Buone notizie dallo Spallanzani: «Il Covid varia 100 volte in meno dell’Hiv. Un bene per i vaccini»

14 Nov 2020 17:16 - di Fortunata Cerri
Spallanzani

«La variabilità genetica del coronavirus Sars-CoV-2 è da 10 a 100 volte inferiore rispetto a quella riscontrata nel virus Hiv» che causa l’Aids, per il quale ancora non esiste un vaccino. Ciò significa che il patogeno della Covid-19 «ha un genoma più stabile ed è più facile sviluppare vaccini efficaci». Lo ha sottolineato Maria Rosaria Capobianchi, docente di Biologia molecolare dell’università UniCamillus di Roma e alla guida del Laboratorio di Virologia dell’Istituto Spallanzani. «Sars-CoV-2, come tutti i virus a Rna, ha un enzima di replicazione fallace e non preciso», ha spiegato Capobianchi, a capo del team che allo Spallanzani ha isolato per la prima volta in Italia il nuovo coronavirus.

Spallanzani e la ricerca sul Covid

«Il virus quindi ha una variabilità che nell’organismo» anche di uno stesso paziente «genera una “quasi-specie”, uno sciame di virus quasi uguali, ma che presentano piccole variazioni fra loro. Potrebbe essere un meccanismo di evoluzione e di adattamento alle diverse sedi anatomiche dove il virus si replica. Lo abbiamo visto sia nel polmone sia nelle prime vie aeree respiratorie».

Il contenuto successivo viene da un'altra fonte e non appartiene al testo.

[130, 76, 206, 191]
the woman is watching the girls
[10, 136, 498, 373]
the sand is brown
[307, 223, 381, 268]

Eecco come si comporta il virus

Proprio il laboratorio dello Spallanzani, sottolinea una nota, è stato tra i primi al mondo a seguire questo approccio di ricerca. Dimostrando le quasi-specie anche nei virus Hiv, dell’epatite e dell’influenza. «Su circa 10 pazienti Covid-19 – ha riferito Capobianchi – abbiamo evidenziato la presenza di quasi-specie virale. In qualche caso la quasi-specie è più variabile e in altri meno. Ma la variabilità genetica del Sars-CoV-2 è da 10 a 100 volte inferiore a quella riscontrata nel virus Hiv. E non avrà risvolti di rilievo sullo sviluppo di vaccini efficaci. Perché il virus non è così “sfuggente” da eludere facilmente la risposta immunitaria protettiva come avviene per l’Hiv. Ad oggi, inoltre, non ci sono evidenze che questa variabilità all’interno di un singolo paziente sia legata a una situazione di maggiore gravità. Gli studi futuri potranno sicuramente aiutare a far chiarezza su questo aspetto».